How does iCLIP resin 3D-printing work?
iCLIP is a vat polymerization method using UV-light to cure the resin similar to Carbon’s CLIP technology. Carbon’s latest resin 3D-printers printers use a 4K DLP printer with 385nm wavelength, similar as other printers like Asiga, Genera3D and Origin (last are both funded by Stratasys). The main difference with the original CLIP printers is that it uses an oxygen permeable membrane, something copied by 3D-systems and envisiontec later on. due to the oxygen, the first layer on the membrane does not cure and thus you are printing on liquid instead of printing on the film. this liquid gives nearly no adhesion forces and your lift movement to seperate the part from the film is therefor eliminated. This original CLIP tech sounds very interesting, but there are rumours in the industry that it has some limitations. It is marketed and patented as continues 3D-printing, but some users suspect that it cant continuesly print due to flow issues with the resin. therefor some wait steps or lift steps are presend during printing anyway. This new iCLIP tech improves on some of these limitations of CLIP while still benefiting from the advantages of the technology. iCLIP will still continue utilizing the “dead zone” or layer of oxygen which serves to greatly decrease adhesion forces during 3D-printing. These forces are common in resin 3D printing, and by eliminating them, it is possible to significantly increase printing speed. Researchers hope to fix the drawbacks from CLIP technology, including being limited to relatively low-viscosity resins, limitations in printing big cross-sections and not enabling multi-material printing.
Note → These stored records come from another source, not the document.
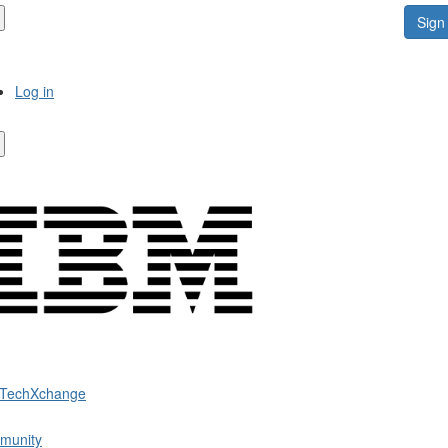
Sign 
Log in
 TechXchange
munity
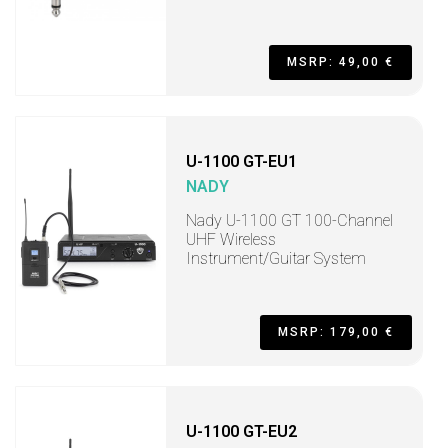
MSRP: 49,00 €
U-1100 GT-EU1
NADY
Nady U-1100 GT 100-Channel
UHF Wireless
Instrument/Guitar System
MSRP: 179,00 €
U-1100 GT-EU2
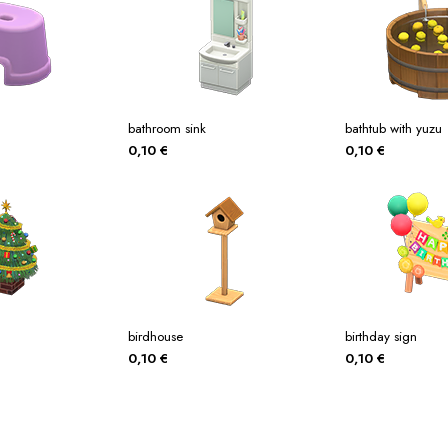
bathroom sink
bathtub with yuzu
0,10
€
0,10
€
birdhouse
birthday sign
0,10
€
0,10
€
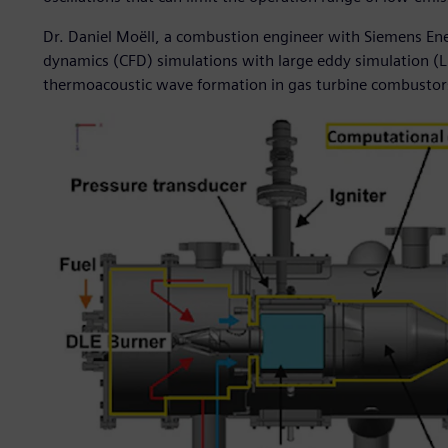
Dr. Daniel Moëll, a combustion engineer with Siemens Ene
dynamics (CFD) simulations with large eddy simulation (
thermoacoustic wave formation in gas turbine combustor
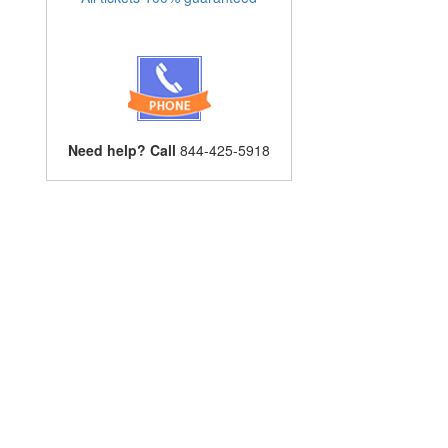
Need help? Call
844-425-5918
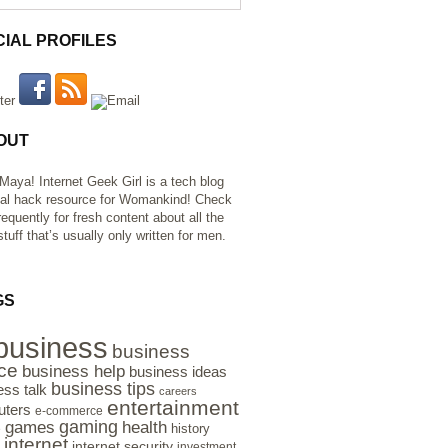
CIAL PROFILES
OUT
 Maya! Internet Geek Girl is a tech blog
al hack resource for Womankind! Check
requently for fresh content about all the
tuff that’s usually only written for men.
GS
business
business
ce
business help
business ideas
business tips
ess talk
careers
entertainment
ters
e-commerce
gaming
health
games
history
e
internet
internet security
investment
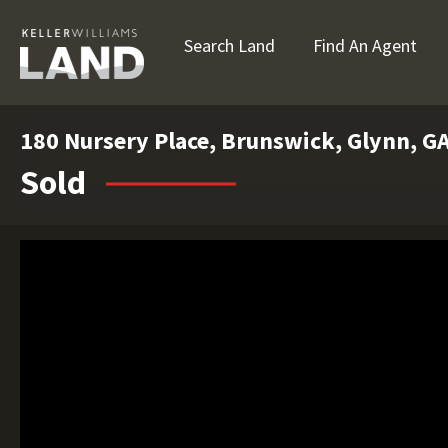
Search Land
Find An Agent
180 Nursery Place, Brunswick, Glynn, G
Sold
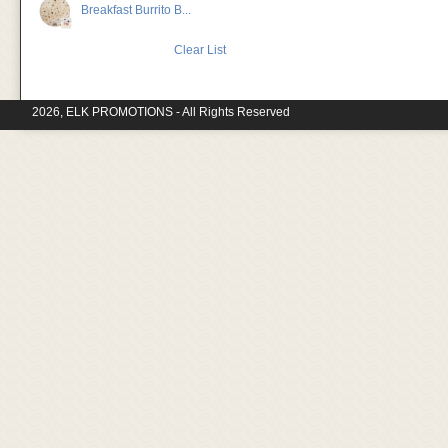
Breakfast Burrito B...
Clear List
2026, ELK PROMOTIONS - All Rights Reserved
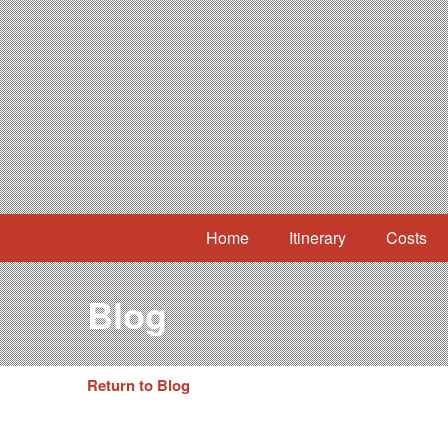
Home
Itinerary
Costs
Blog
Return to Blog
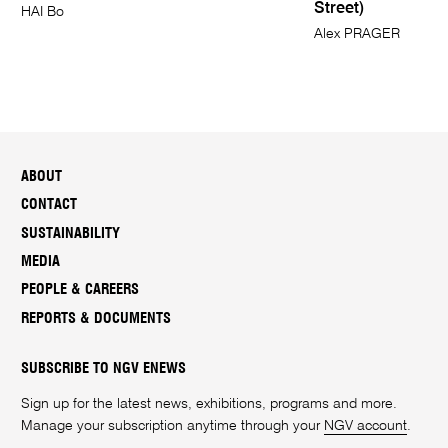
Street)
HAI Bo
Alex PRAGER
ABOUT
CONTACT
SUSTAINABILITY
MEDIA
PEOPLE & CAREERS
REPORTS & DOCUMENTS
SUBSCRIBE TO NGV ENEWS
Sign up for the latest news, exhibitions, programs and more.
Manage your subscription anytime through your
NGV account
.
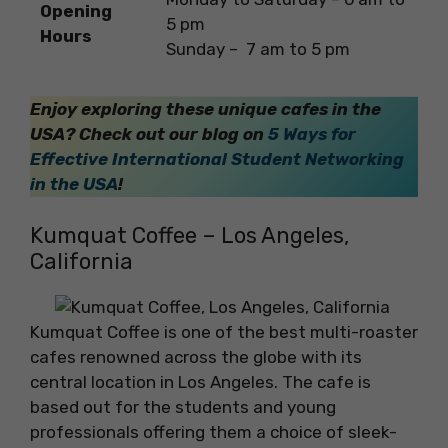
Opening
5 pm
Hours
Sunday – 7 am to 5 pm
Enjoy exploring these unique cafes in the
USA?
Check out our blog on
5 Ways for
Effective International Student Networking
in the USA
!
Kumquat Coffee – Los Angeles,
California
Kumquat Coffee is one of the best multi-roaster
cafes renowned across the globe with its
central location in Los Angeles. The cafe is
based out for the students and young
professionals offering them a choice of sleek-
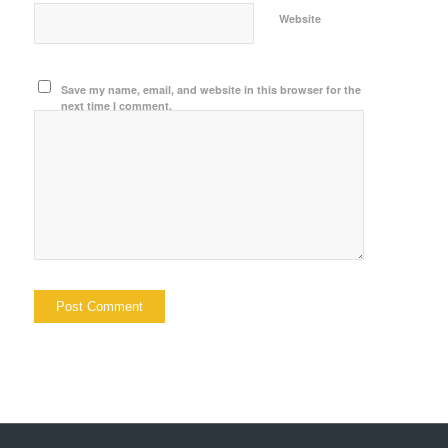
Website
Save my name, email, and website in this browser for the
next time I comment.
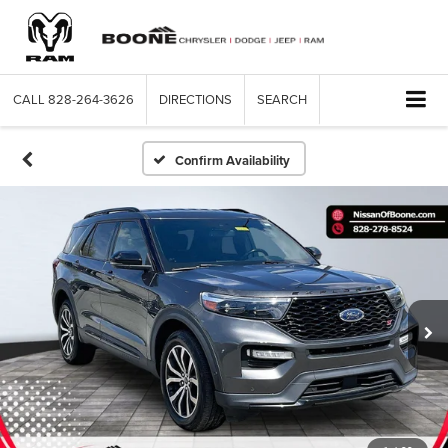
CALL
828-264-3626
DIRECTIONS
SEARCH
Confirm Availability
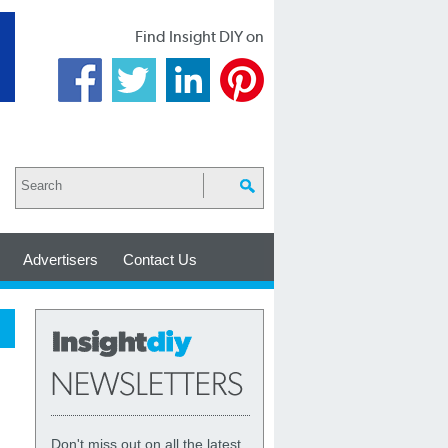
Find Insight DIY on
Advertisers
Contact Us
Don't miss out on all the latest,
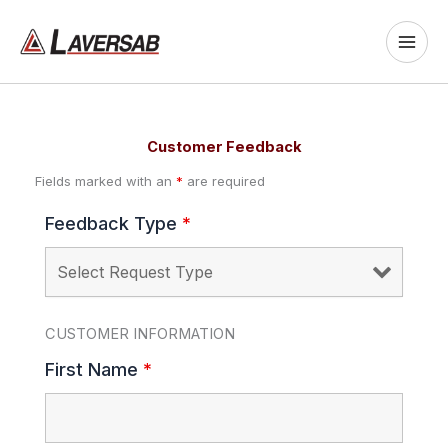
Skip
to
content
Customer Feedback
Fields marked with an
*
are required
Feedback Type
*
CUSTOMER INFORMATION
First Name
*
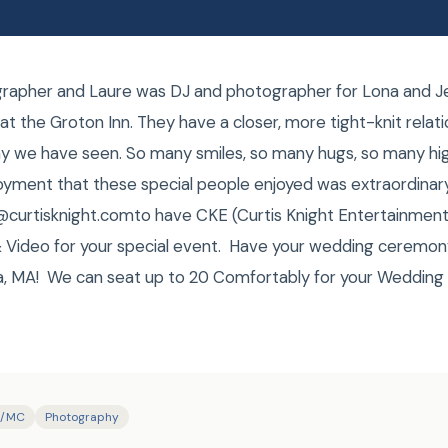
rapher and Laure was DJ and photographer for Lona and Je
 the Groton Inn. They have a closer, more tight-knit relatio
y we have seen. So many smiles, so many hugs, so many high
oyment that these special people enjoyed was extraordinary
@curtisknight.comto have CKE (Curtis Knight Entertainment)
& Video for your special event. Have your wedding ceremony
ica, MA! We can seat up to 20 Comfortably for your Wedding
J/MC
Photography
Photo Credits: Stanford University via 3dnatives.com
The new iCLIP tech aims to solve its resin flow (now the limitation of speed in continues 3D-printing) by using syringe pumps and adding additional resin at the middle of the printing process. This further allows for the reduction of adhesive forces, by almost two orders of magnitude according to the data, allowing for even faster printing and eliminating common defects. Additionally, thanks to the addition of resin at various points, it will allow for multi-material printing, something that is not usually possible with vat photopolymerization methods. How detailed the deposition of different resins in the same resin tank will be, will be seen in time when this research continues.